Violinist Bomsori Kim

KIM-PETERSEN DUO SHINE IN MILL VALLEY CHAMBER RECITAL

by Abby Wasserman
Sunday, February 18, 2018

“Bomsori” means “the sound of spring” in Korean, and violinist Bomsori Kim’s sound is like spring - fresh, clarion, and nuanced. Her expressiveness and obvious pleasure in engaging with audiences is substantial, and she partnered with pianist Drew Petersen in a Feb. 18 recital for the Mill Valley Chamber Music Society.

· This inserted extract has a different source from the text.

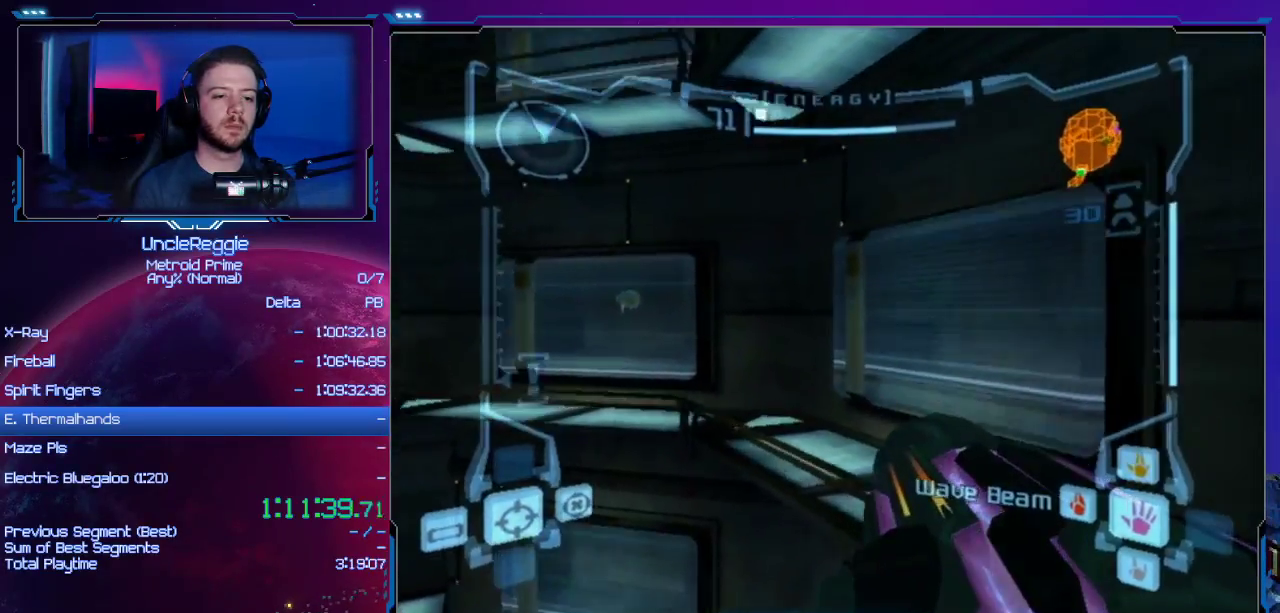
{"buttons": ["B", "L1"], "left_stick": "up", "right_stick": "center", "events": [[450, "left_stick", "center"], [484, "L1", "down"], [500, "B", "down"], [500, "left_stick", "up"]]}
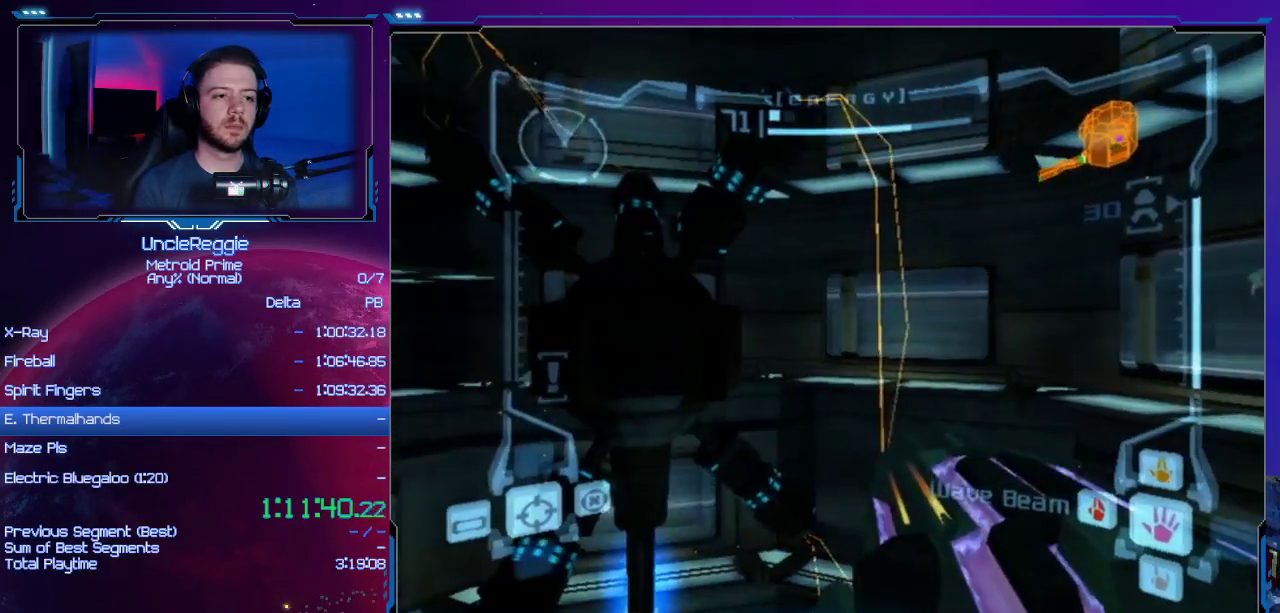
{"buttons": [], "left_stick": "up-left", "right_stick": "center", "events": [[34, "left_stick", "up-left"], [167, "B", "up"], [234, "L1", "up"], [467, "R1", "down"], [501, "R1", "up"]]}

On stage at the Mill Valley United Methodist Church. Ms. Kim and Mr. Petersen chose a program that was technically demanding and aesthetically thrilling, with pieces by Beethoven, Schumann, Ravel, Wieniawski, and Ysäye. The pulse and arc of each of her phrases was exquisitely shaped. If one weren’t already in love with the violin, this concert would have been the heart-winning valentine.

Beethoven’s 8th Sonata in G, Op. 30, No. 3, begins with a pulsating, passionate allegro, where “Sturm und Drang” alternate with tender, singing passages. At first the tempo seemed too fast but Ms. Kim captured each pulse in the music, and it never spun out of control. When Beethoven composed the Sonata in 1802, he was dealing with impending deafness, and the terror, dread and shame are manifest in the violence of the movement. In the minuetto Mr. Petersen took the bright musical lead even as the violin line wove a tragic leitmotif. The furious finale (allegro vivace) was masterfully controlled.

Ms. Kim’s playing captured the character of Schumann’s grief and movement towards insanity in the A Minor Sonata from 1851. Unfortunately, the piano sound was occasionally too loud, covering the violin’s line. The house piano’s lid was fully open, and as the instrument had a brilliant sound, Mr. Petersen’s playing at times swamped that of Ms. Kim. The allegretto was nostalgic and sweet, evoking childhood play, and then came the lebhaft with its abrupt changes and mood swings, expressing with delicacy and anguish the composer’s complex emotional state.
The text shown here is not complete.